Everywhere outside the United States, the United States Government had hacked, tapped, stolen its way inside their charmed circle of encryption between themselves and their customers, in order to get to the data after it had been decrypted inside their own houses, their own internal networks, where they did not keep it adequately secure.

The vast surveillance-industrial state not only had authorization and resources, but also instructions everywhere outside the United States to take anything that it could get. It also ignored the rules regarding the limitations of listening inside the United States under the rule of law had basically been lifted by a US administration full of people who were politicizing fear.

There is no anonymity of reading online in a world of widespread surveillance that has nothing to do with national security and which extends to everyone. Britain and Australia have been more than the US's stooge in this surveillance scandal in that their respective intelligence agencies ( eg., GCHQ in the UK and the Australian Signals Directorate in Australia) play a large and active role.

The spooks of high technology are not held properly accountable by Parliament. Australian democracy sleeps, and shoots the messengers.

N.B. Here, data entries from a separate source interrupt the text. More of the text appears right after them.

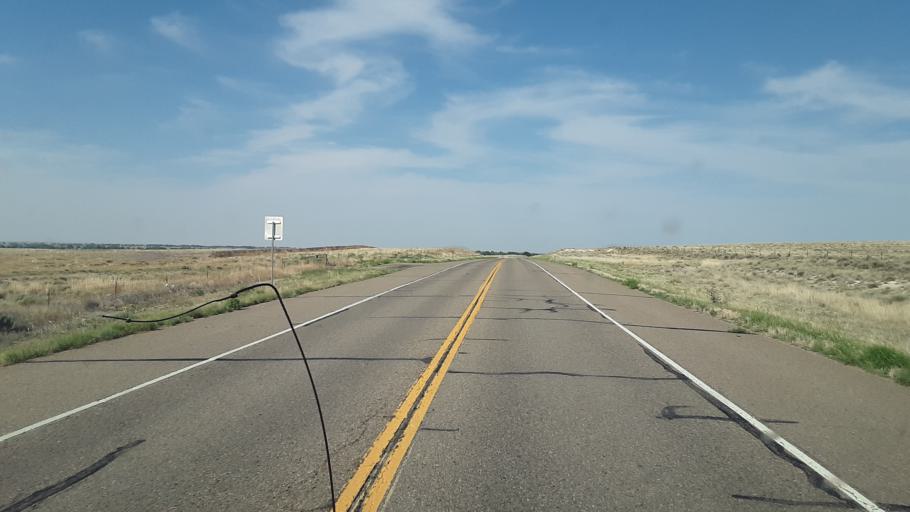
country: US
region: Colorado
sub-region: Bent County
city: Las Animas
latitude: 38.0520
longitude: -103.3530
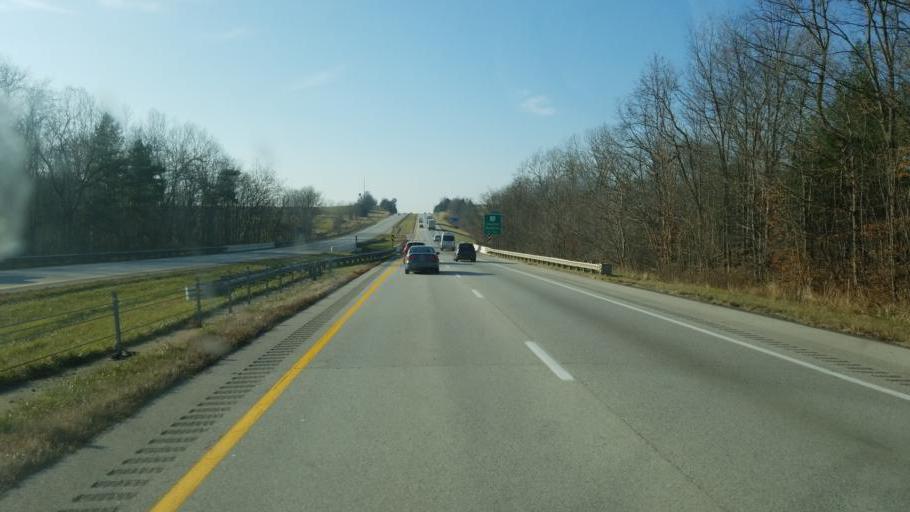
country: US
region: Ohio
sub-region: Medina County
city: Seville
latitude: 41.0329
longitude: -81.8502
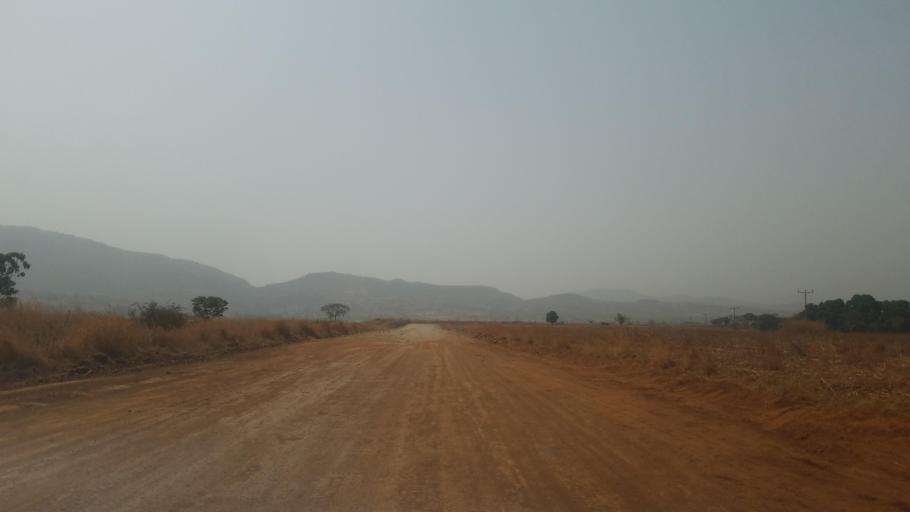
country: ET
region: Amhara
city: Bure
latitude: 10.9036
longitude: 36.4656
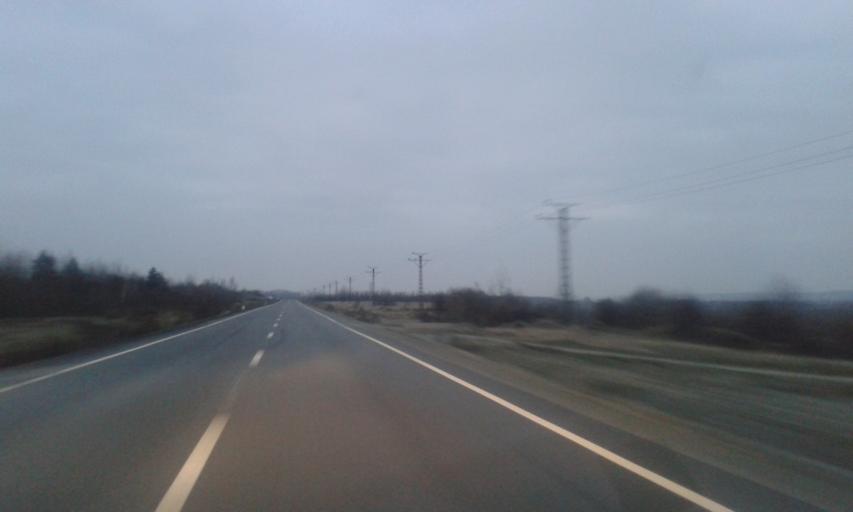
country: RO
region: Gorj
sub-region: Comuna Bumbesti-Jiu
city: Bumbesti-Jiu
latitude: 45.1457
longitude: 23.3703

| Posted by Gary Sauer-Thompson at 9:46 AM | | Comments (3)
Comments

Comments

http://mikethemadbiologist.com/2013/12/27/when-big-data-goes-awry-the-rape-sufferers-list/

"That’s right: someone took the time to identify rape victims and then turn that into a mailing list. Which they will sell to people. At $79 per 1,000 names."


I dunno, I seem to be more out of touch with what passes as 'morality' the older I get.
I can't think of a single good reason why the people selling this list are not in jail -- or at least undergoing rehabilitative community service under the supervision of the staff from a Rape Crisis Centre.

I''m fine if Google knows my wife and I were searching for a new restaurant and how to get to it.

I'm opposed to them mining every one of my personal texts, emails and searches.

Collect enough metadata together, and you have a complete picture of someone's friendship networks, sleeping patterns, and working hours, all without reading a single email.